In the next few weeks the politician season will march toward its final moment, a time when good citizens should demand straight answers from those who wish to represent them.
Real estate and government are closely intertwined. Government policies influence housing demand, interest rates, taxes, where you build and how you build. Alternatively, when the real estate market sours politicians lose jobs, a fair trade by any standard.
If you're in office you have a record to defend and for the past few years the Republicans have controlled the House, the Senate and the White House -- a political trifecta that should make everyone nervous. The issue is not that the Republicans have found electoral success, it's the general view that no single party should control both houses of Congress and the presidency at the same time. A strong opposition tends to moderate legislative demands and slow government action, trends which the Founders encouraged by creating our system of governance.
The objective record for housing during the past few years has been excellent. Home sales have reached new highs, prices have risen in most areas well beyond inflation, and interest rates have fallen to levels not seen since the Eisenhower administration.
But as well as we've done in recent years, future trends are not so clear. The success enjoyed within real estate has not carried over into other fields. The apolitical Conference Board reports that its "Consumer Confidence Index, which had been on the rise since April, declined in August. The Index now stands at 98.2 (1985=100), down from 105.7 in July."

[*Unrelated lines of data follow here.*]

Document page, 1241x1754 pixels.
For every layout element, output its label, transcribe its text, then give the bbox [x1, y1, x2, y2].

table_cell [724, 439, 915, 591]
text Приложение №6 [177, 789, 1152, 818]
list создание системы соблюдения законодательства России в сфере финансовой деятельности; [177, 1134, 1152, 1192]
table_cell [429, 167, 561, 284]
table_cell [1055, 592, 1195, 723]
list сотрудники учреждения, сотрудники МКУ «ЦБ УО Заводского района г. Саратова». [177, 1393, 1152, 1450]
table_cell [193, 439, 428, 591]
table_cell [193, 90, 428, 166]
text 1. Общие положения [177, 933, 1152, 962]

What are the questions politicians need to answer? In terms of real estate they look like this:
During the past two years the federal government has run up a massive deficit, many times what is being spent on the war in Iraq. To finance this deficit the government must borrow, which means it will compete with the private sector for funds and inevitably drive up interest rates. Much of our borrowing now depends on the goodwill of overseas investors, a reliance which ought to make everyone nervous. Tell us Mr. Candidate, how will you resolve the looming deficit crisis? Does the term "tax increase" apply?
Warren Buffett and Bill Gates both say that the effort to end estate taxes is wrong. Given the budget deficit, do you believe that estate taxes should be returned to past levels? Do you believe that the creation of a super-wealthy patrician class is good for the county? Do you believe that inherited wealth spurs industry? Creativity?
The latest figures show that we have a 5.5 percent unemployment rate. This percentage is contrived. It magically does not count 1.6 million people who "wanted and were available to work and had looked for a job sometime in the prior 12 months."
"There are," says Business Week, "1.1 million fewer jobs than there were at the beginning of 2001, when Bush took office." This is an amazing statistic given that our population stood at 282 million during the last presidential election and now tops 294 million people.
So, Mr. Candidate, how will you invigorate the job base, something which is necessary if the pool of homebuyers is to be maintained?
Fannie Mae and Freddie Mac
Fannie Mae and Freddie Mac are former parts of the federal government that have been spun off into the private sector -- but not completely. These huge firms buy mortgages from local lenders with money acquired from Wall Street investors. Unlike private companies that do the exact same thing, Freddie Mac and Fannie Mae benefit from a variety of special rules.
There is considerable debate regarding whether Fannie Mae and Freddie Mac should be required to purchase more loans from minority borrowers (thus raising portfolio risk, according to some observers), whether they should have a line of credit with the U.S. Treasury (thus implying a government guarantee in the event of problems, a presumed guarantee which allows the firms to borrow at lower cost), whether they should receive special tax and regulatory benefits (to even the playing field with private companies) and whether they should be privatized. Do tell, Mr. Candidate, what is your view?
Do you believe that major highways should be closed to protect an endangered species? Do you believe there should be a relationship between costs and benefits when it comes to environmental issues? Did you grow up in a home with lead-based paint? Do you believe that condor is better served with rice or a glazed sauce? Just curious....
At the local level, voters ought to ask about tax policies, zoning, growth restrictions, road development, rent control (where it still exists), subsidized housing and so-called "smart growth" policies.
And at the end of this process -- whether or not you can get a straight answer to any of these questions -- you ought to go out and vote in November. It's your way to exercise power.